◆ TAREA 1
Edita el texto sobre la época victoriana: empieza en las palabras "La reina Victoria" y termina después de "los últimos años.", cambiando "coronada" por "proclamada".

Contexto social y literario

          El primer gran movimiento de la Revolución Industrial fue detenido en Inglaterra por las guerras napoleónicas y relanzado después, ya en forma definitiva, hasta la mitad del siglo. Tras el ferrocarril (1830), la reforma del Parlamento (1832), la supresión de la esclavitud en las colonias (1833), la sociedad de la época se sentía impulsada por las nuevas fuerzas espirituales que aportaba el liberalismo y por las renovadas fuentes de energía material. Estas reformas, inventos e iniciativas, que trasformaban los modos seculares del trabajo productivo y repercutían, uno tras otro, sobre cada frente del conjunto de la economía, parecían traer consigo la promesa de un futuro rotundamente optimista. Un progreso que proporcionaría el bienestar a todos y, de momento y en primicia, prosperidad a una burguesía laboriosa y emprendedora.
           El estamento burgués, constituido en indiscutible dirigente de la economía nacional, se reveló pragmático en la gerencia de las nuevas fábricas y, a la vez, ávido de lujo y reconocimiento público. Realismo y refinamiento social serán los rasgos principales incorporados al hombre burgués de la época victoriana; rasgos necesarios en su función rectora de unas ciudades colmadas de obreros y criados.
          La reina Victoria era coronada en 1837, abriendo un largo reinado que se enmarcaría entre esta prosperidad y optimismo y la otra prosperidad del final de su reinado, en 1901; pero criticada e incluso envuelta en sombras pesimistas por la literatura de los últimos años.

◆ DATOS PROPORCIONADOS
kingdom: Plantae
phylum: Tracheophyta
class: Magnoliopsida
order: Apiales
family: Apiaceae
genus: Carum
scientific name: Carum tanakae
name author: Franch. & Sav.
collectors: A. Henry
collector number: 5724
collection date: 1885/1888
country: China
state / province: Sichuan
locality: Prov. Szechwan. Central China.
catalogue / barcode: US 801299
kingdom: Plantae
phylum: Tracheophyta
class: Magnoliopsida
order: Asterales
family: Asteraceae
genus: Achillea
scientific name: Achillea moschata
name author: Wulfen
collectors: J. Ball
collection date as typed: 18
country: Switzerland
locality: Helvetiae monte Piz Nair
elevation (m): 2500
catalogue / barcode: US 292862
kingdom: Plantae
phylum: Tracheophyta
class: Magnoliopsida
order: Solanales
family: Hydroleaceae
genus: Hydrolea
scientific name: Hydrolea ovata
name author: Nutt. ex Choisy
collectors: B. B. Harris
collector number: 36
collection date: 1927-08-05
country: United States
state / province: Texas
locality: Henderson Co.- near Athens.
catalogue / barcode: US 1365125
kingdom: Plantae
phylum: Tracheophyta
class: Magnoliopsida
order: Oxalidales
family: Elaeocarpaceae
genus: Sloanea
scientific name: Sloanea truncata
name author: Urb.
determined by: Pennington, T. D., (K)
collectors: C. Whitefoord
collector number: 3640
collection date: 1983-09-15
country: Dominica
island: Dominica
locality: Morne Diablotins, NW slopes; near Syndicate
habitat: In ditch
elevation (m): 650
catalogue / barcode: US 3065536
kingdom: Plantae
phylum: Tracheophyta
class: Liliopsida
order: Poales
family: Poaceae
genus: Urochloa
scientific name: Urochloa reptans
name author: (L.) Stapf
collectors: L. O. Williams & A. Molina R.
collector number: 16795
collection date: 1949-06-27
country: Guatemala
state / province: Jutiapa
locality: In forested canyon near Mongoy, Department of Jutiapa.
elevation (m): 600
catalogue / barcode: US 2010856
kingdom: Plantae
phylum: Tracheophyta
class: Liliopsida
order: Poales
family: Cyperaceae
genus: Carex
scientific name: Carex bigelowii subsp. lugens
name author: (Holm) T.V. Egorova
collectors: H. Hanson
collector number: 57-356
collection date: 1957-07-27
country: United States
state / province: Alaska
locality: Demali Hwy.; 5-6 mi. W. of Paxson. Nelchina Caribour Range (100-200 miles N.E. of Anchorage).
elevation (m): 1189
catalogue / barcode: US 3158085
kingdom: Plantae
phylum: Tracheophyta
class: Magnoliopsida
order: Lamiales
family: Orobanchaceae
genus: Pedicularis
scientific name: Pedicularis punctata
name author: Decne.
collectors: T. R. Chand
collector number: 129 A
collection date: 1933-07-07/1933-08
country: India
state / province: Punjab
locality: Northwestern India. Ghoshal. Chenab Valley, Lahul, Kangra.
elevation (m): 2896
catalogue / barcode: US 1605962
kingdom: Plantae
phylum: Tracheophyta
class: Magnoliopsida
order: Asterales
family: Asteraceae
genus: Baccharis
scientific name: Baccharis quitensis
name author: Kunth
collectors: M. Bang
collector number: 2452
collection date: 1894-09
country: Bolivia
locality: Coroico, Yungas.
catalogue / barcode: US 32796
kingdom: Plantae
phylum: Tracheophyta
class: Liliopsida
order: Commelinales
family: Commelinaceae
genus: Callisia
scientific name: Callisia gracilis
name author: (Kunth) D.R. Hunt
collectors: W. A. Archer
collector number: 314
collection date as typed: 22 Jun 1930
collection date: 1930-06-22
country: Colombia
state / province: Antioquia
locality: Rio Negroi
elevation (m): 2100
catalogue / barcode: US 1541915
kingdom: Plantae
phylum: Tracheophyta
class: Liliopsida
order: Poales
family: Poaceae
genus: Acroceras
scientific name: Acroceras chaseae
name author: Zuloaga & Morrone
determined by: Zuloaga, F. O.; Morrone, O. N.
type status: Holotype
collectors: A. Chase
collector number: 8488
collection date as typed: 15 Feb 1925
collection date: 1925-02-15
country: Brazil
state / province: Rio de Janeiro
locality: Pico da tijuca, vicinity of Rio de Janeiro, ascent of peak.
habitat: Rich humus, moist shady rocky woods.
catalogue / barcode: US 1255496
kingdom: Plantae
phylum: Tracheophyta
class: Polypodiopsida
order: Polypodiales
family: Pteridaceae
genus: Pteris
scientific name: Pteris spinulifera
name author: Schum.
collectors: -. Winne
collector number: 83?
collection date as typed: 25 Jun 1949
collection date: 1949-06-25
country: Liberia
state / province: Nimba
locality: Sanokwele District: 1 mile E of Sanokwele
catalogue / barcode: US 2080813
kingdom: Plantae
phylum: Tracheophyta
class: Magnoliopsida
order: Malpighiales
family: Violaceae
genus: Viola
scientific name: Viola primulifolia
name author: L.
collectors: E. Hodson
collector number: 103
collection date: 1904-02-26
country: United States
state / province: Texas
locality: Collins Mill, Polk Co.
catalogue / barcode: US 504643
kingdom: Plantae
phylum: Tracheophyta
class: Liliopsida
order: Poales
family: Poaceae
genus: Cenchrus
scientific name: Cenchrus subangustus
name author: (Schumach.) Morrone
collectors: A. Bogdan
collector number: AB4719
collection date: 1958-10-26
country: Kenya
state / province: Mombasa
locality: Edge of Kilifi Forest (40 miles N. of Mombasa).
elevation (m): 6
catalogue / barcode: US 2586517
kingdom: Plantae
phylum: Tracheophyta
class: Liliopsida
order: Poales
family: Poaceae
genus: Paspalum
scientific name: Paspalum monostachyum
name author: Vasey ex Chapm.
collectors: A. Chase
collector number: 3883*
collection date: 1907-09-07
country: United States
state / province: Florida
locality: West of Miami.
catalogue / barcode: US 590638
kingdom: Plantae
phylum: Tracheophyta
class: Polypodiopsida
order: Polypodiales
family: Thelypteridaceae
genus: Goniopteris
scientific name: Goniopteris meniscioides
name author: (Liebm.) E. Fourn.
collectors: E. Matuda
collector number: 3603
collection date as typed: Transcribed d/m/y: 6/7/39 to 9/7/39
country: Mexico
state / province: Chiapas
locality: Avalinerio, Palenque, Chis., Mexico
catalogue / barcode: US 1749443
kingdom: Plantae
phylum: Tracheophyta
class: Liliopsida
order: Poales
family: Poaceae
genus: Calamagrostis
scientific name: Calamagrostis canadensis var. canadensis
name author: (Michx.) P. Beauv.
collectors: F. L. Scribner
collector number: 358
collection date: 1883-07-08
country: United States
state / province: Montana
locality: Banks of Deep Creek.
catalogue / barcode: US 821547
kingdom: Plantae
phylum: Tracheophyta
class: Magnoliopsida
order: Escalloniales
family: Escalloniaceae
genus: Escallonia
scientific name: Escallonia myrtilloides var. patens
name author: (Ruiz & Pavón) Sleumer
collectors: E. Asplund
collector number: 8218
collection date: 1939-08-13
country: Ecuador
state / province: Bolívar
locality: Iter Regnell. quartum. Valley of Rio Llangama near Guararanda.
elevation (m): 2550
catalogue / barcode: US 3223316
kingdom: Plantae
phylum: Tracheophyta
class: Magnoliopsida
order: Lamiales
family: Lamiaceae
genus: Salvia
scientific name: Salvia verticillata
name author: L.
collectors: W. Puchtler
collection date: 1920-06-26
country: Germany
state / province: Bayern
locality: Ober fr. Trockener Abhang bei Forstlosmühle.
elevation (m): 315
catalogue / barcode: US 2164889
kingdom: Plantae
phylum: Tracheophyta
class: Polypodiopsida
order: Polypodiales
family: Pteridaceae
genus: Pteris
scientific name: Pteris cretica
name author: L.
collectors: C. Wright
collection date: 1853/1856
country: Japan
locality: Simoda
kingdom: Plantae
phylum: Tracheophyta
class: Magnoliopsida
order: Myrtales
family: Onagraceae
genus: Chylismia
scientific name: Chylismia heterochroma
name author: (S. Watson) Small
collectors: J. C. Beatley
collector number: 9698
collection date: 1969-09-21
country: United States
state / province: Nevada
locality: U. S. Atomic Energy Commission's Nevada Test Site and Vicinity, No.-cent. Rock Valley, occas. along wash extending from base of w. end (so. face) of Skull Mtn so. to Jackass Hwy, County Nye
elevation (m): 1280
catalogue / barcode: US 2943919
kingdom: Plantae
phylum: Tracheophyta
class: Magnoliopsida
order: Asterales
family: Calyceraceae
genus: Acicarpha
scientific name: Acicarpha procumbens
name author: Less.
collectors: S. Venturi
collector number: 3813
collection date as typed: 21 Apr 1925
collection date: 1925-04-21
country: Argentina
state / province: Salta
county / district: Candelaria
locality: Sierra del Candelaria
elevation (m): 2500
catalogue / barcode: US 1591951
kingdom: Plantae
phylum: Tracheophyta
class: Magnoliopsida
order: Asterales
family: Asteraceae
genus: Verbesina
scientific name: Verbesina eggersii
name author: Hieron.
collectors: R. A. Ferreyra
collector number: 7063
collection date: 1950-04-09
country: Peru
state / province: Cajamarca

◆ TAREA 2
Cita sin cambios las líneas de los registros: empieza en la que contiene "state / province: Montana" y termina tras la que contiene "collection date: 1920-06-26", ambas incluidas.

◆ RESPUESTA CORRECTA 1
La reina Victoria era proclamada en 1837, abriendo un largo reinado que se enmarcaría entre esta prosperidad y optimismo y la otra prosperidad del final de su reinado, en 1901; pero criticada e incluso envuelta en sombras pesimistas por la literatura de los últimos años.

◆ RESPUESTA CORRECTA 2
state / province: Montana
locality: Banks of Deep Creek.
catalogue / barcode: US 821547
kingdom: Plantae
phylum: Tracheophyta
class: Magnoliopsida
order: Escalloniales
family: Escalloniaceae
genus: Escallonia
scientific name: Escallonia myrtilloides var. patens
name author: (Ruiz & Pavón) Sleumer
collectors: E. Asplund
collector number: 8218
collection date: 1939-08-13
country: Ecuador
state / province: Bolívar
locality: Iter Regnell. quartum. Valley of Rio Llangama near Guararanda.
elevation (m): 2550
catalogue / barcode: US 3223316
kingdom: Plantae
phylum: Tracheophyta
class: Magnoliopsida
order: Lamiales
family: Lamiaceae
genus: Salvia
scientific name: Salvia verticillata
name author: L.
collectors: W. Puchtler
collection date: 1920-06-26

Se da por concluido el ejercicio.